Tuesday 25 September 2007

Diana McVeagh at Bard


Diana McVeagh, author of Gerald Finzi: His Life and Music and Elgar the Music Maker, recently attended a rather special Elgar symposium in the United States. Here is her report:

I’m recently back from the USA, where I was attending the Bard Summerscape Festival, Elgar and his World. Bard College lies in 540 acres up the Hudson valley. The first surprise for me was how rural and beautiful it is, only two hours drive north of Manhattan. Bard has run Summerscapes since 1990. Last year the composer was Liszt, next year it will be Prokofiev. Elgar was the first UK composer to be so honoured.

“…and his World" is the important phrase. Here we had two weekends (one more to come, October 26-27) of recitals, concerts, symposiums, introductory talks. The scholar-in-residence, Byron Adams, had devised programmes that were delightful in themselves but also history lessons in sound. Everyone knows that Elgar’s Enigma Variations put English music on the European map ‘at a stroke’. Hearing them after Parry’s Symphonic Variations and Stanford’s Concert Variations, worthy though both are, one understood exactly why Elgar’s genius simply shone out! There was less well-known Elgar, his early Harmony Music, his occasional Crown of India, his late Civic Fanfare. There were cross-references, to Debussy’s Noël des enfants and Faurés La bonne chanson. There were real discoveries (Ethel Smyth’s variations for flute, oboe and piano) and reinforcements of previous high opinions (Bliss’s Clarinet Quintet). There was popular music hall song, and the kind of intimate recital held in the homes of wealthy patrons.

The talks put Elgar in the context of literature, history, the visual arts, gender, imperialism. The performers were less familiar with the music than Londoners would be. Falstaff was note-perfect, but lacked communication. Enigma was played without the associations, traditions, and emotional baggage that we are used to – ‘ Dorabella’ with less tenuto than usual on the first wind semiquaver, ‘Nimrod’ without the Cenotaph, as it were - cleaned-up, uncluttered. I felt I was hearing the work freshly, almost for the first time, more what they would have heard in 1899. Leon Botstein, principal of Bard College and principal conductor, secured one of the most powerful performances of Gerontius I have ever heard.
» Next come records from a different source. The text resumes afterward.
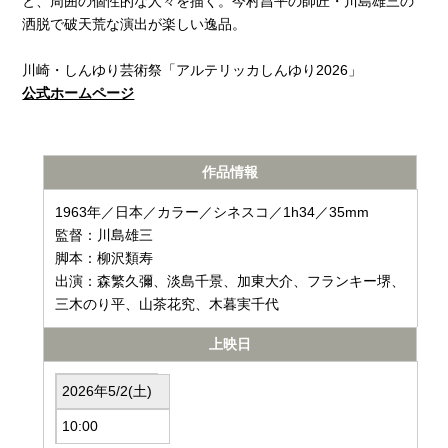
と、周囲の個性的な人々を描く。今村昌平の師匠・川島雄三の
洒脱で破天荒な演出が楽しい逸品。
川崎・しんゆり芸術祭「アルテリッカしんゆり2026」
公式ホームページ
作品情報
1963年／日本／カラー／シネスコ／1h34／35mm
監督：川島雄三
脚本：柳沢類寿
出演：森繁久彌、淡島千景、加東大介、フランキー堺、
三木のり平、山茶花究、木暮実千代
上映日
2026年5/2(土)
10:00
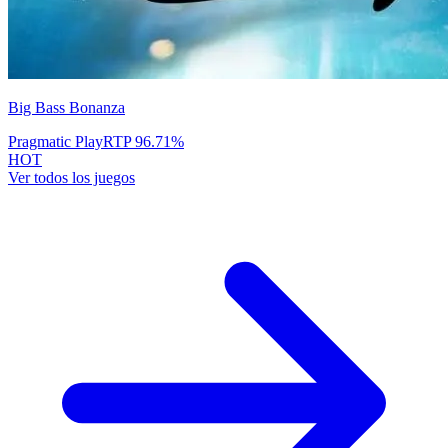
Big Bass Bonanza
Pragmatic Play
RTP
96.71
%
HOT
Ver todos los juegos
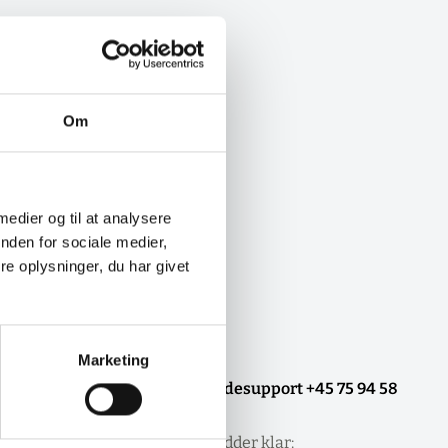
Om
 medier og til at analysere
nden for sociale medier,
e oplysninger, du har givet
Marketing
ler
Kundesupport +45 75 94 58
00
tkort, EAN
Vi sidder klar:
For me, the Festival was stimulating, exhausting, provocative, enlarging. I have never found greater enthusiasm in any audience. The core comes every year, whoever the composer. I lost count of the people who said to me “When we heard it was to be Elgar, we wondered why. Now we know.” This year, Elgarians came from far and wide. I met people whose names and work I had long been familiar with, made new friends, partied, sat up half the night talking. We UK visitors were royally treated and entertained. Thank you Bard!